- Born: Richard Roth 1955 (age 70–71) New York City
- Occupation: Journalist
- Notable credit(s): Gulf War One, revolution in Prague, Romania, Berlin Wall fall, Tiananmen Square protests, Achille Lauro hijacking, American political conventions, 9-11 at World Trade Center.

= Richard Roth (journalist) =

American journalist, a CNN correspondent

Richard Roth (born 1955) is an American journalist, a CNN correspondent who covers the United Nations. He was the host of Diplomatic License (until its cancellation in January 2006), a weekly program that was devoted to United Nations affairs. Roth is a CNN "original" — one of the first employees when the network launched in 1980. He has covered a wide range of stories over the last 25 years, from the 1989 Tiananmen Square protests and massacre to the fall of the Berlin Wall and the first Gulf War.

==Biography==
Roth was born into a Jewish family, Roth graduated from New York University with a degree in journalism. Roth lived in Whitestone, Queens, in the early 1970s. Before CNN, he was a news anchor and reporter for AP Radio and a producer for WPIX-TV in New York City.

==In popular culture==
Richard Roth appeared in Robert Wiener’s book Live from Baghdad. He appeared as a character in the 2002 HBO film of the same name where he was portrayed by actor Hamish Linklater.
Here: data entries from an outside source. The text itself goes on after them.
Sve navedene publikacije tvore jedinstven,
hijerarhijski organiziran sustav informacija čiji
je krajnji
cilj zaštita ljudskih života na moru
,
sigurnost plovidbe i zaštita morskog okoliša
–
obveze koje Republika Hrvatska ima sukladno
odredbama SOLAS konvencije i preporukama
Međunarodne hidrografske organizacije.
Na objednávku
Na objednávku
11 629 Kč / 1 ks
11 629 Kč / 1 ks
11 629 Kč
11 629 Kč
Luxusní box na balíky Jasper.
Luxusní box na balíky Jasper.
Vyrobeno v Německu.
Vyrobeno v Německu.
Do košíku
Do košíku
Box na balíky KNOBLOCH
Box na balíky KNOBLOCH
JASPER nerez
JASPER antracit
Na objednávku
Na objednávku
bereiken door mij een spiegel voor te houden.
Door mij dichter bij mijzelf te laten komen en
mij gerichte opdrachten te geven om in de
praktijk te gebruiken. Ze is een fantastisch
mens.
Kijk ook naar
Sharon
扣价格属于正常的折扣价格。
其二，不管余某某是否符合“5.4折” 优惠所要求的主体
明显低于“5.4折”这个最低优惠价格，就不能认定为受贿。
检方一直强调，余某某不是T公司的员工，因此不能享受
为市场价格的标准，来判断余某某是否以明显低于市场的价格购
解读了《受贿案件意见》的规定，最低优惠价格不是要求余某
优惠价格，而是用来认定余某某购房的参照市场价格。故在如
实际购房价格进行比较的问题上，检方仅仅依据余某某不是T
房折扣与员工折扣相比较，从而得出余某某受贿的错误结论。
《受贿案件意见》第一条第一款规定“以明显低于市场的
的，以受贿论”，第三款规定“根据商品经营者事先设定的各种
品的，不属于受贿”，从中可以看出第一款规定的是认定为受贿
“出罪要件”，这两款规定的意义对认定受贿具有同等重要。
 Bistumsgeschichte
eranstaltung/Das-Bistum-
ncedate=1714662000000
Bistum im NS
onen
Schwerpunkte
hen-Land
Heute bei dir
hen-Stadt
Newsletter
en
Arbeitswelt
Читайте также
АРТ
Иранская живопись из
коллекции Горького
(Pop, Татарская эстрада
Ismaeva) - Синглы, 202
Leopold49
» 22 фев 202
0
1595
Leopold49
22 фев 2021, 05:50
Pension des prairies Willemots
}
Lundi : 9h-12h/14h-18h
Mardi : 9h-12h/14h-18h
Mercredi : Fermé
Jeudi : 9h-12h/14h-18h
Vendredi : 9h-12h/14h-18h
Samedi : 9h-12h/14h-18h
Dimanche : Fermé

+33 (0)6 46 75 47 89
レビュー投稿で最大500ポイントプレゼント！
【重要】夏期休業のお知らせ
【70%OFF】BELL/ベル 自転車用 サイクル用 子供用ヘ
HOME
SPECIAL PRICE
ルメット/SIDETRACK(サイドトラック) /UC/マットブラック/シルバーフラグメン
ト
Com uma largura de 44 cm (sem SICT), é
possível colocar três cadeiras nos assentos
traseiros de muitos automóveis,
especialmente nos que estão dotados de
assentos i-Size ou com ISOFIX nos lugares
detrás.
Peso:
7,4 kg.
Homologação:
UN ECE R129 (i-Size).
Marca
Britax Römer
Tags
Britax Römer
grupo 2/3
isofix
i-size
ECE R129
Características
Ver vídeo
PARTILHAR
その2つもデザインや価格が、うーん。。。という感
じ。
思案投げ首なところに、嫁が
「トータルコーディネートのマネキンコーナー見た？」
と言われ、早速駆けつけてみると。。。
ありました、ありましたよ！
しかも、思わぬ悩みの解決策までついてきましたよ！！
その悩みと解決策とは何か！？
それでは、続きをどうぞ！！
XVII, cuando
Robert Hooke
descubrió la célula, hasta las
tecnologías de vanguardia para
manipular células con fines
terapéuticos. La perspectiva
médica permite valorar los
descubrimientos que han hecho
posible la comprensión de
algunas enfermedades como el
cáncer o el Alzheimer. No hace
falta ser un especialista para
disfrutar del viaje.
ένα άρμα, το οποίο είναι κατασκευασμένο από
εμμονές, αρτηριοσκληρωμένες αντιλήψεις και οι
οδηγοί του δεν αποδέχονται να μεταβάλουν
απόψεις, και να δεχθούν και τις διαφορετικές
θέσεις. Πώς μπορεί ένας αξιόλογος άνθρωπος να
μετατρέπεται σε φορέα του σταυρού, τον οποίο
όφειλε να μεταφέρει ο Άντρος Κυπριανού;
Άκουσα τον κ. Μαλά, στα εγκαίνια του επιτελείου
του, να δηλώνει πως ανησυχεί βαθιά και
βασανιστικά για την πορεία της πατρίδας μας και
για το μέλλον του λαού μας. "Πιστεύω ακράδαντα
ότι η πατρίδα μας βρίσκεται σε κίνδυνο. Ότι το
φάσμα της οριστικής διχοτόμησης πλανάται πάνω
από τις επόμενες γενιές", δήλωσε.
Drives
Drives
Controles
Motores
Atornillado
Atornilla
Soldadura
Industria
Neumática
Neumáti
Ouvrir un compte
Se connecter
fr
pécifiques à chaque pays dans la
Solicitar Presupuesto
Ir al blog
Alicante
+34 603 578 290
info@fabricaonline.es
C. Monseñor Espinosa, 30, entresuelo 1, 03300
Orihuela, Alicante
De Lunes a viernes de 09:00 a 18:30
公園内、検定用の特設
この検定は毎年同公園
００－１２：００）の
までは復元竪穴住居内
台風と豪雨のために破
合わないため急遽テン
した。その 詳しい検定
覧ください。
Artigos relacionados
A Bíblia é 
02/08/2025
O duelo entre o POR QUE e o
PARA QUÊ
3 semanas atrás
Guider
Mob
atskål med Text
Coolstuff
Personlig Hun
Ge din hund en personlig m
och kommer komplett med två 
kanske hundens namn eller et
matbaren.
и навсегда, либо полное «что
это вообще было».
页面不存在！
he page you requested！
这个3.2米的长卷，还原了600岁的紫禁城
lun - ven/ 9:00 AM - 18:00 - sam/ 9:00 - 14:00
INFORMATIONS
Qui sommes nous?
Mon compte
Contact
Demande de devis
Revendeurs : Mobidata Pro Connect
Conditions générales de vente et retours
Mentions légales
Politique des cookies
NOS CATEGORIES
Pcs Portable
The book as well as the film features Roth’s brief involvement with Wiener’s crew in Baghdad which was caused by sudden withdrawal of his fellow reporter colleague Tom Murphy on safety issues. Roth was stationed in Amman before joining Wiener and left the crew shortly before the Gulf War began, but within this time became part of an important coverage where the CNN team stepped into a messy US diplomatic mission in Baghdad and he interviewed a stranded US expatriate worker Robert Vinton. Roth’s interview of Vinton saw widespread coverage in the US and caused subsequent disappearance of Bob Vinton by the Iraqi authorities, though he was finally released and allowed to leave Iraq for home.